As non-respondents rise, weighting smaller subsets of respondents to fill in those groups create a wide variance.

The other thing to remind everyone of, is that among all demographics, voters that will talk vs. text are more likely to be conservative, as I have noted in previous posts.

From last May’s The Claw News:

In the modern era, a random sampling is almost impossible because there is more cultural diversity, perhaps more importantly, behavioral diversity within cultures, than ever.  A college student that texts only is more likely to be progressive or a Democrat than a college student who talks on the phone.  We knew this nearly ten years ago.

Overall, self-designated political conservatives appear to be the least advanced, and active, when it comes to mobile technology. Pew found that while liberal, conservative and independent voters are equally likely to own a cell phone, only 40% of conservative voters own a smartphone, significantly fewer than liberal (56%) or moderate (55%) voters. Also, only 68% of conservatives use text messaging, compared to 78% of moderates and 81% of liberals.

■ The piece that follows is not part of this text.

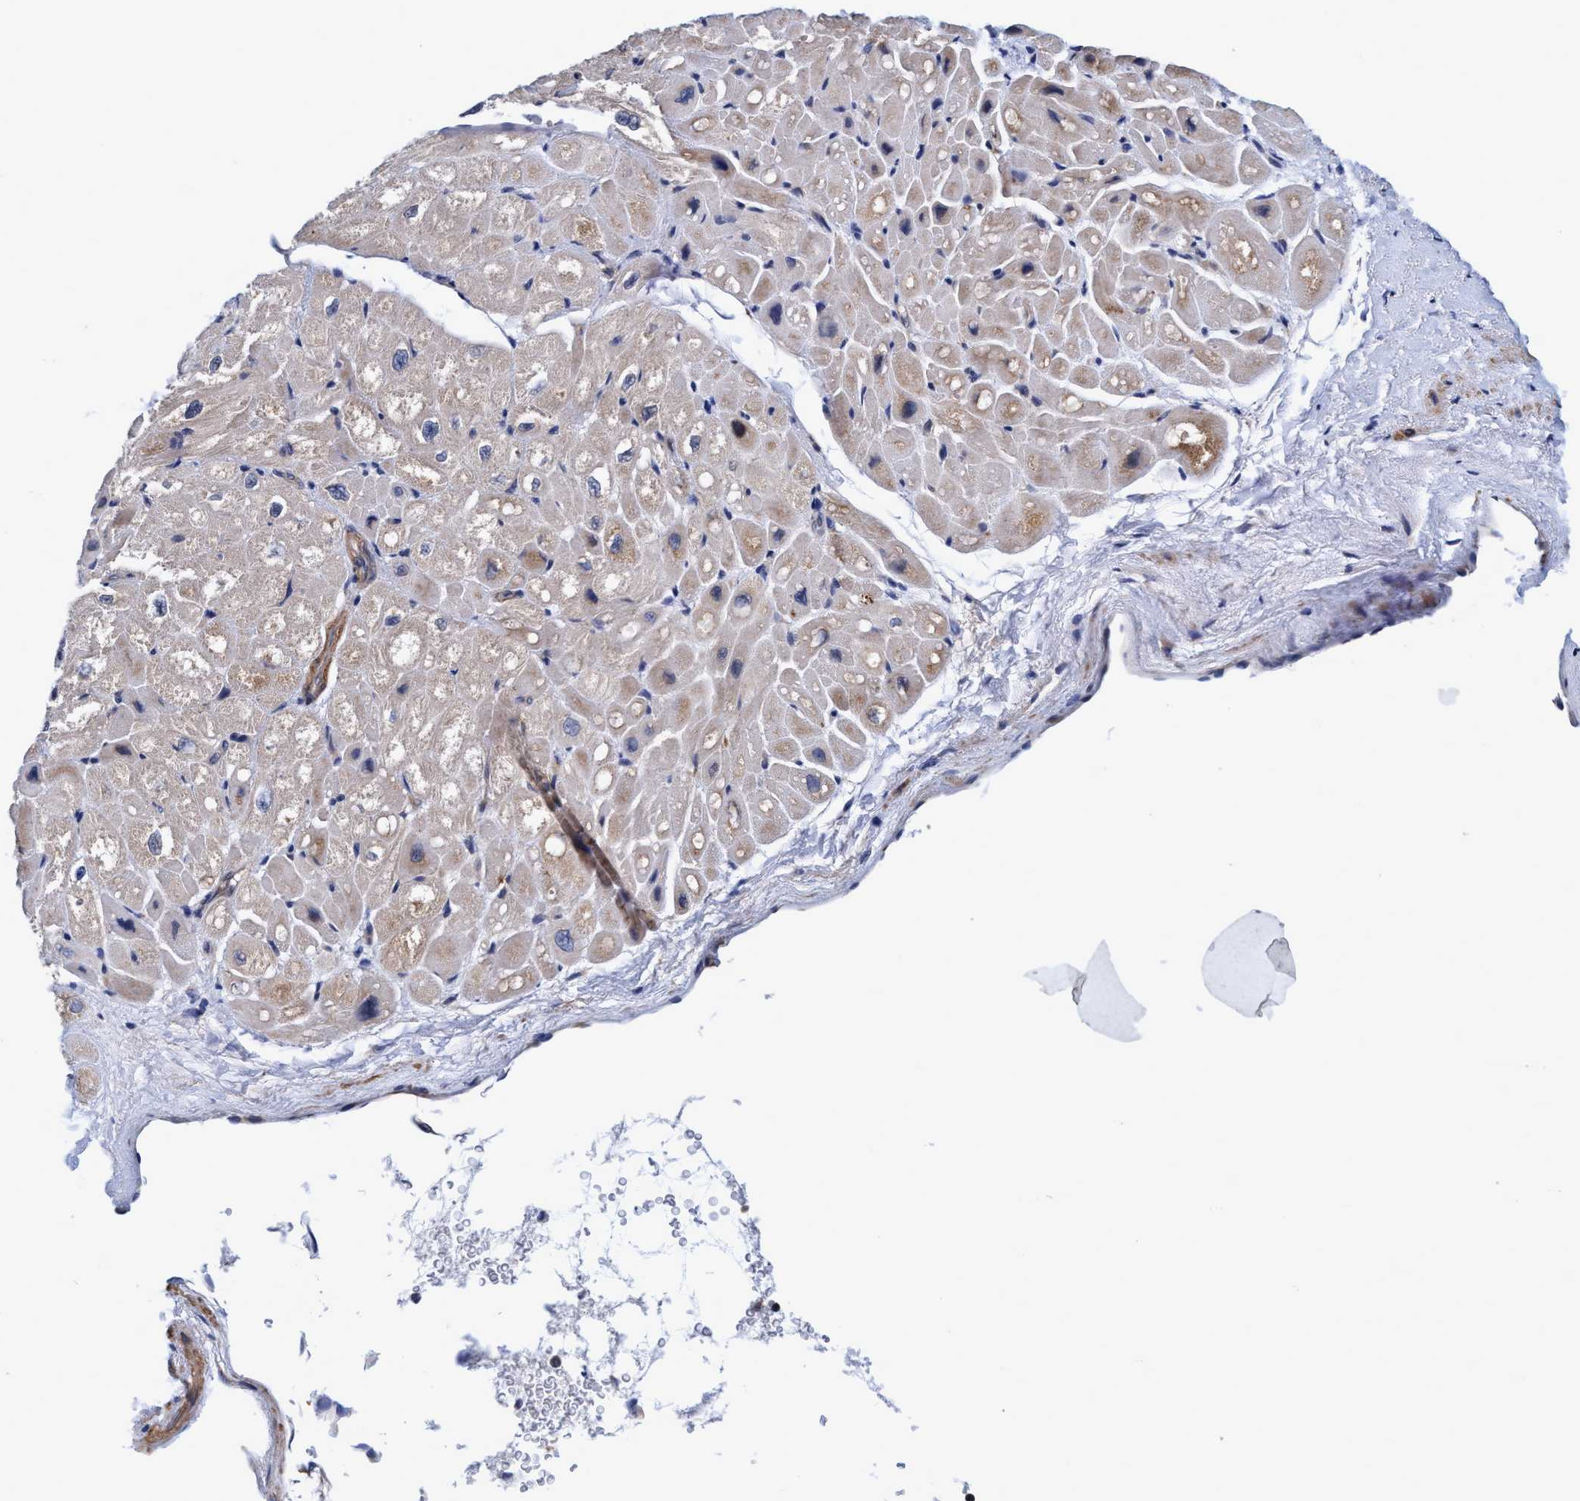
{"staining": {"intensity": "weak", "quantity": "25%-75%", "location": "cytoplasmic/membranous"}, "tissue": "heart muscle", "cell_type": "Cardiomyocytes", "image_type": "normal", "snomed": [{"axis": "morphology", "description": "Normal tissue, NOS"}, {"axis": "topography", "description": "Heart"}], "caption": "Normal heart muscle exhibits weak cytoplasmic/membranous positivity in about 25%-75% of cardiomyocytes (brown staining indicates protein expression, while blue staining denotes nuclei)..", "gene": "CALCOCO2", "patient": {"sex": "male", "age": 49}}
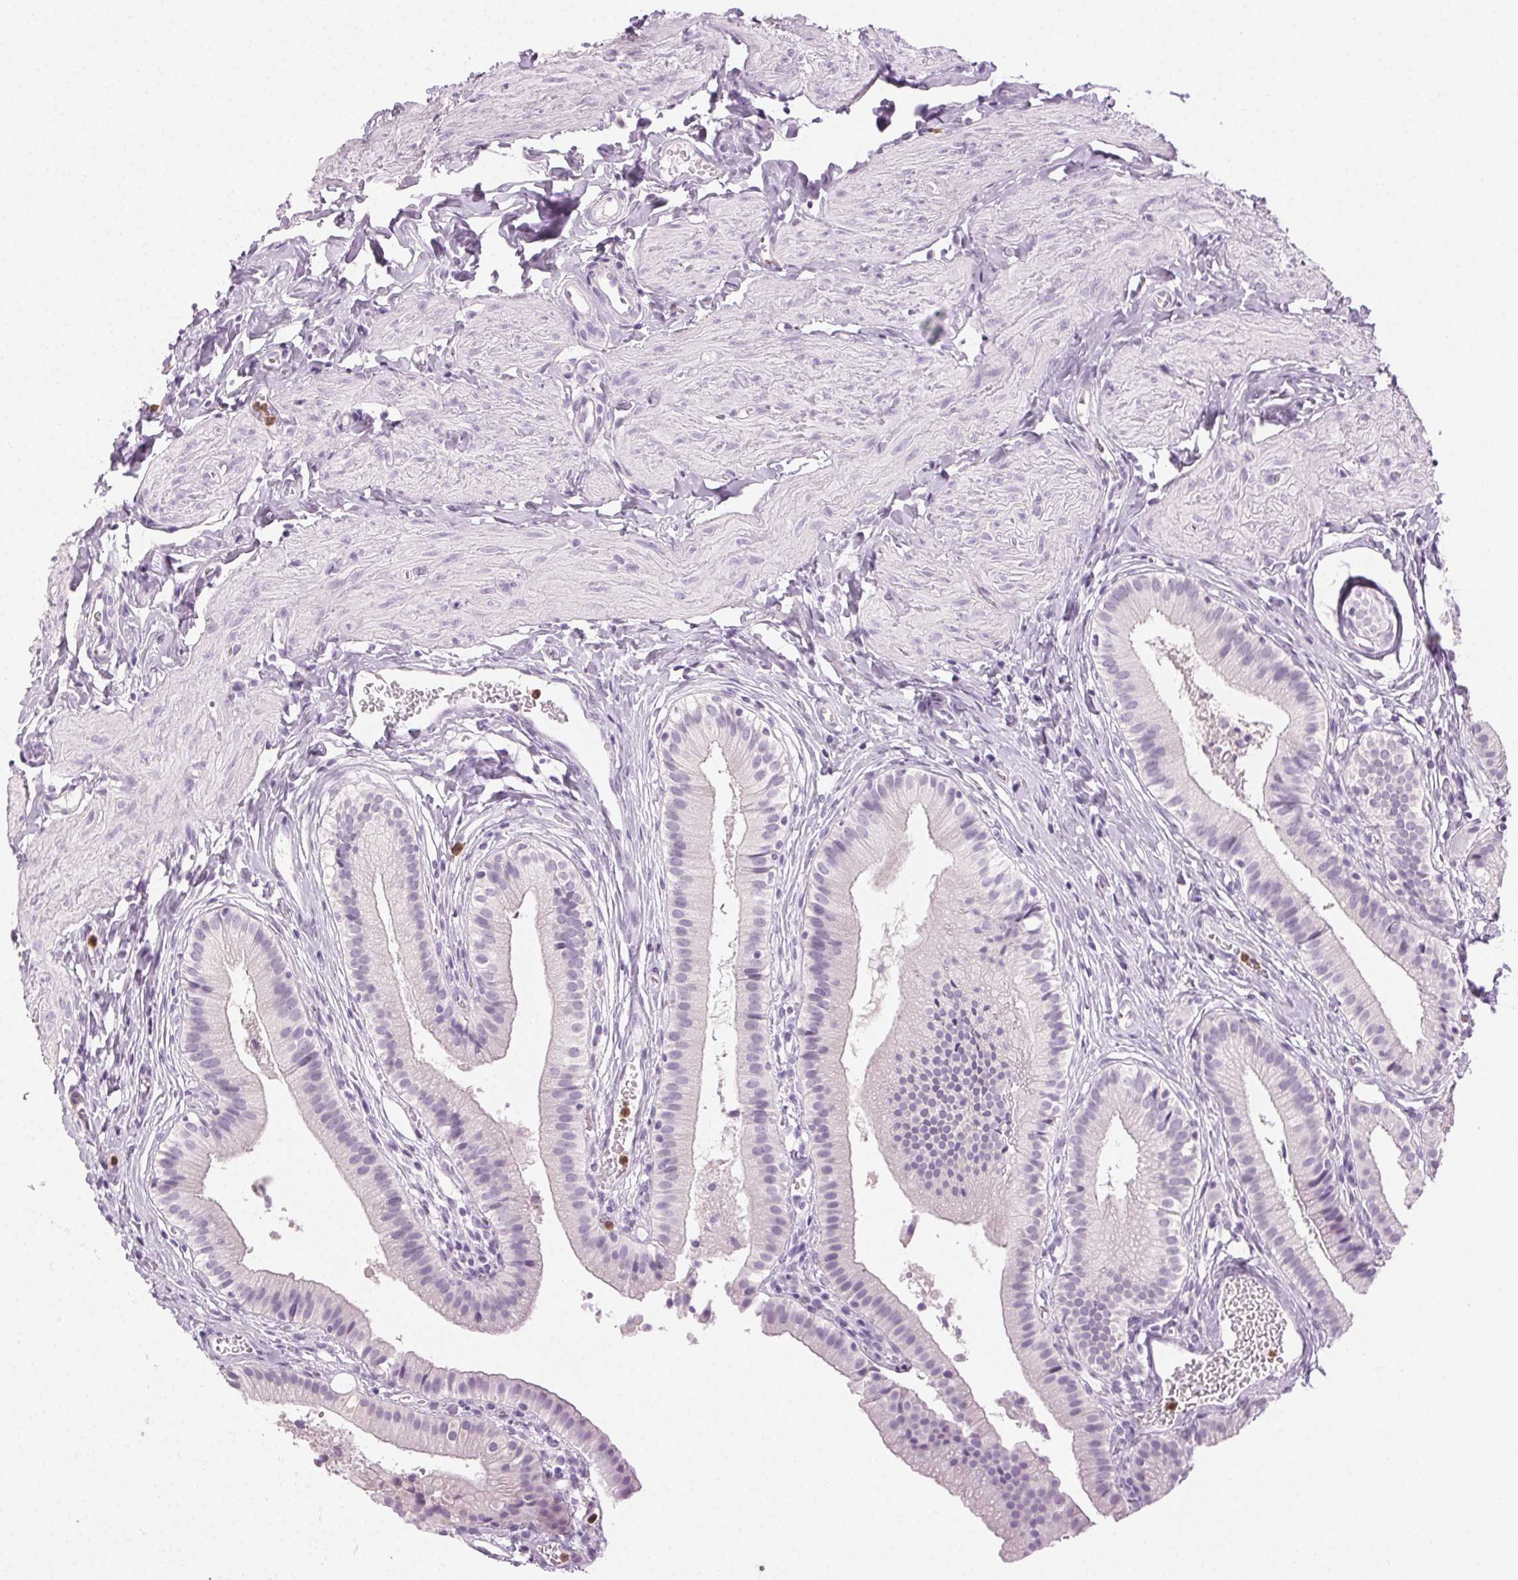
{"staining": {"intensity": "negative", "quantity": "none", "location": "none"}, "tissue": "gallbladder", "cell_type": "Glandular cells", "image_type": "normal", "snomed": [{"axis": "morphology", "description": "Normal tissue, NOS"}, {"axis": "topography", "description": "Gallbladder"}], "caption": "Immunohistochemistry (IHC) image of normal gallbladder stained for a protein (brown), which displays no positivity in glandular cells.", "gene": "MPO", "patient": {"sex": "female", "age": 47}}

So those 50 young people we reached?  They are not representative of young people as a whole, who are much more likely to text than talk.

So Quinnipiac is right now, going through the Twitter treatment where partisans are calling into question their credibility and agenda, which is ridiculous.  I can assure you, nobody at Quinnipiac is giggling to themselves, nobody is deliberately skewing data, and the data itself is valid.  Valid data is not always representative, and in this era, response rates are at an all-time low.

From the Harvard Science Data Review:

Because it is incredibly difficult to randomly sample in the contemporary polling environment, most pollsters augment random sampling with weighting and related tools such as quota sampling and multilevel regression with poststratification. These weighting-type adjustments make the nonrandom samples resulting from nonresponse look like they came from a random sample, but with a cost: the techniques require us to assume that the decision to respond is independent of the content of response once the weighting variables have been controlled for.

So my advice is simple:

Look at the cross tabs of any poll and compare those to long-established data trends to get a full read of the poll.

Going forward, the clearest indicators we will be able to take from a poll, most any poll, is internal data.  It is somewhat easier to know how subsets of people are feeling, though by no means a breeze, but response rates make modeling an electorate extremely difficult.

And for the heck of it, where do I see the race, right now?

I am confident in 2024 it will not be close.  As attention focuses on his leadership, and inflation recedes, his numbers will rise.  On election day, I am predicting an approval rating of 51 percent with a popular vote margin of at least nine points carrying all 2020 states plus N.C., with Ohio being a tossup/lean Joe and Texas being a straight up coin flip.